The Fourth Wave: The Pro & College GM and Coach’s central AI co-pilot for all things roster-related. This system would be built upon:
- A Unified Data Foundation: Integrating everything – player performance data (historical and contextually projected), detailed financials and contracts (with a dynamic, multi-year CBA rules engine), evolving asset values (players, draft picks), comprehensive risk factors (injury likelihood), and even carefully developed proxies for “softer” elements like scheme fit.
- An Advanced Modeling Layer: This is the “engine room,” using specialized AI models (distinct from the LLM interface) for the heavy lifting: generating those contextual performance projections, executing flawless financial calculations, providing algorithmic trade valuations based on historical market data, assessing multifaceted risks, and running complex simulations to explore a probabilistic range of outcomes for any given scenario.

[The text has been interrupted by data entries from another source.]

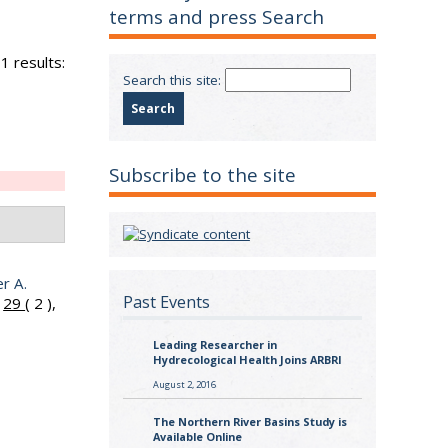
terms and press Search
1 results:
Search this site:
Subscribe to the site
er A.
Past Events
.
29
( 2 ),
Leading Researcher in
Hydrecological Health Joins ARBRI
August 2, 2016
The Northern River Basins Study is
Available Online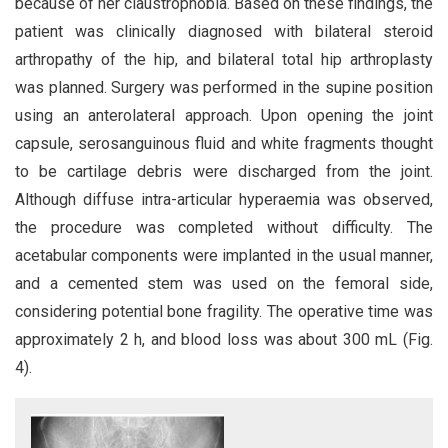
because of her claustrophobia. Based on these findings, the
patient was clinically diagnosed with bilateral steroid
arthropathy of the hip, and bilateral total hip arthroplasty
was planned. Surgery was performed in the supine position
using an anterolateral approach. Upon opening the joint
capsule, serosanguinous fluid and white fragments thought
to be cartilage debris were discharged from the joint.
Although diffuse intra-articular hyperaemia was observed,
the procedure was completed without difficulty. The
acetabular components were implanted in the usual manner,
and a cemented stem was used on the femoral side,
considering potential bone fragility. The operative time was
approximately 2 h, and blood loss was about 300 mL (Fig.
4).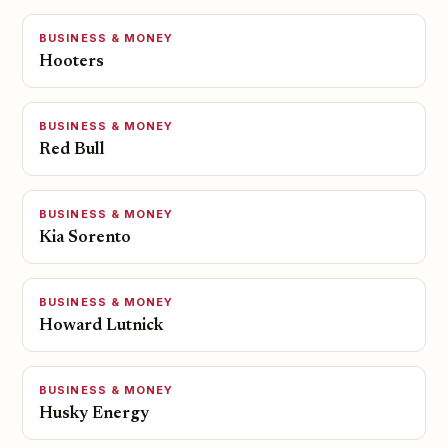
BUSINESS & MONEY
Hooters
BUSINESS & MONEY
Red Bull
BUSINESS & MONEY
Kia Sorento
BUSINESS & MONEY
Howard Lutnick
BUSINESS & MONEY
Husky Energy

- A Generative AI Interface: This is the “cockpit.” The GM or AD interacts using natural language (“What are our options for acquiring a playmaking midfielder under 25, with a transfer value below X, who has experience in a high-press system? Model the impact on our wage bill and squad depth for the next two seasons.”) or through a visual “sandbox” environment, receiving clear summaries, exploring scenarios, and drilling down into details.
Given this scenario is the subject of our next post, we’ll limit ourselves to two closing points:
- One of the most profound benefits of this AI co-pilot is its ability to model and highlight the indirect impacts that are often difficult to fully grasp today, like the ripple effects on other players or long term cap implications given upcoming free agencies, etc.
- It’s also crucial to emphasize that such a powerful tool isn’t an infallible oracle. It requires rigorous, continuous validation: ensuring impeccable data integrity, meticulously backtesting each individual AI model (for performance projections, financial calculations, risk assessments), and so on.
The rise of the AI Co-Pilot in sports signals something fundamental: a shift in how athletes hone their craft, how coaches devise strategies and nurture talent, and how front offices architect championship-contending teams. It’s about equipping every key individual in the sports ecosystem with an intelligent assistant that can process vast amounts of information, see patterns a human eye might miss, and help us explore possibilities we haven’t even fully imagined.
Of course, this journey isn’t a simple plug-and-play affair. Building these sophisticated co-pilots, ensuring their accuracy, fostering trust, and integrating them effectively will require planning, significant investment in both technology and talent, and a steadfast commitment to ethical development and data privacy.
We’ll always need to remember that the human element – the coach’s intuition, the player’s drive, the GM’s experience and leadership – remains at the very heart of the game. However, AI is rapidly becoming the sophisticated analytical engine that will amplify these human strengths, processing the complex data and running the intricate simulations needed to inform smarter strategies and accelerate development.